Bahrain F1 cancelled, Asian stocks slump, oil up
Posted on 22 February 2011 with 1 comment from readers
The Libyan dictator’s whereabouts are unclear after furious denials that he has fled his country. But Bahrain has cancelled the first race of the Formula One season, bowing to security fears amid continuing unrest.
Meanwhile, in overnight trading stocks on all the top Asian markets plunged by two per cent, and the US futures suggest a much lower open today after the holiday on Monday.
Oil price surges
Brent crude oil is almost $108 a barrel, WTI crude near $93 with the tipping point for the US economy around $95-100 a barrel. Libya produces $1.4 million barrels per day and key foreign oil workers have hastily left the country amid scenes of horrific violence. Bond prices are up.
This is a classic flight to safety by the financial markets which were very complacent last week in the face of the mounting chaos across the Arab World. Now greed is giving way to fear as the market’s emotions change.
Last week investors were worried about missing the last uptick in the long bull market rally. Today it looks likely that this is a key reversal point.
The last time markets rallied this far, this fast was in the mid-1930s and that ended with the crash of 1937 (click here). Will it be different this time?

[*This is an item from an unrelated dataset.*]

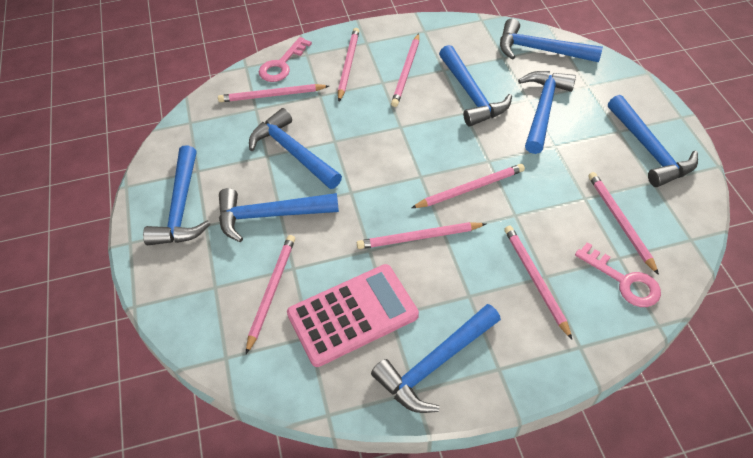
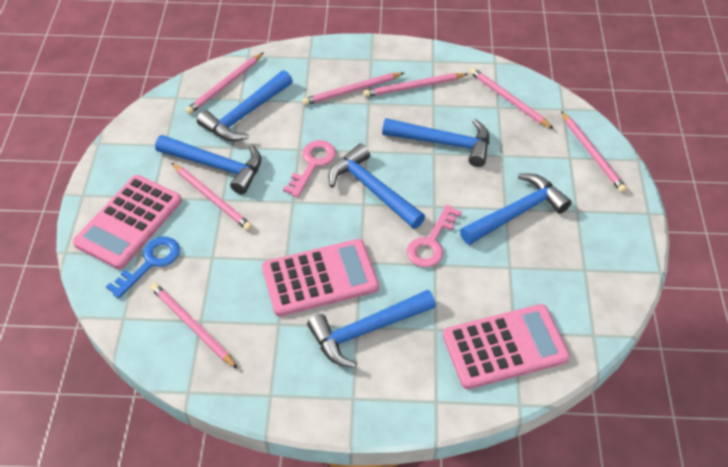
blue hammer: [143,145,210,246] [219,188,339,242] [249,108,342,189] [371,304,501,413] [439,45,512,127] [500,18,603,62] [518,71,576,154] [608,95,698,187] = 8 -> [155,135,261,194] [197,70,293,141] [307,290,436,368] [328,144,425,229] [382,118,489,167] [460,174,572,245] = 6
blue key: none = 0 -> [106,237,180,299] = 1
pink calculator: [287,264,419,367] = 1 -> [73,175,182,269] [262,239,379,317] [443,304,570,389] = 3
pink pencil: [218,84,329,102] [246,235,295,354] [338,28,359,101] [357,222,486,249] [391,33,419,107] [412,164,525,208] [504,226,572,339] [588,172,659,275] = 8 -> [151,283,238,369] [172,163,252,231] [185,52,264,114] [302,73,404,105] [363,73,468,97] [470,68,553,129] [561,111,627,193] = 7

1 Comment posted by readers:
Moody’s cut Japan’s bond outlook to negative. The first of many more, I think.
A major earthquake has hit Christchurch, New Zealand. They said it is on a DIFFERENT fault from the one just last September 4! The damage is heavy this time. They are getting help from Australia this time. http://www.newstalkzb.co.nz has live audio. Live video over the net can’t be viewed outside NZ.
We are all in for a very rough ride if oil exports from the Middle East are reduced.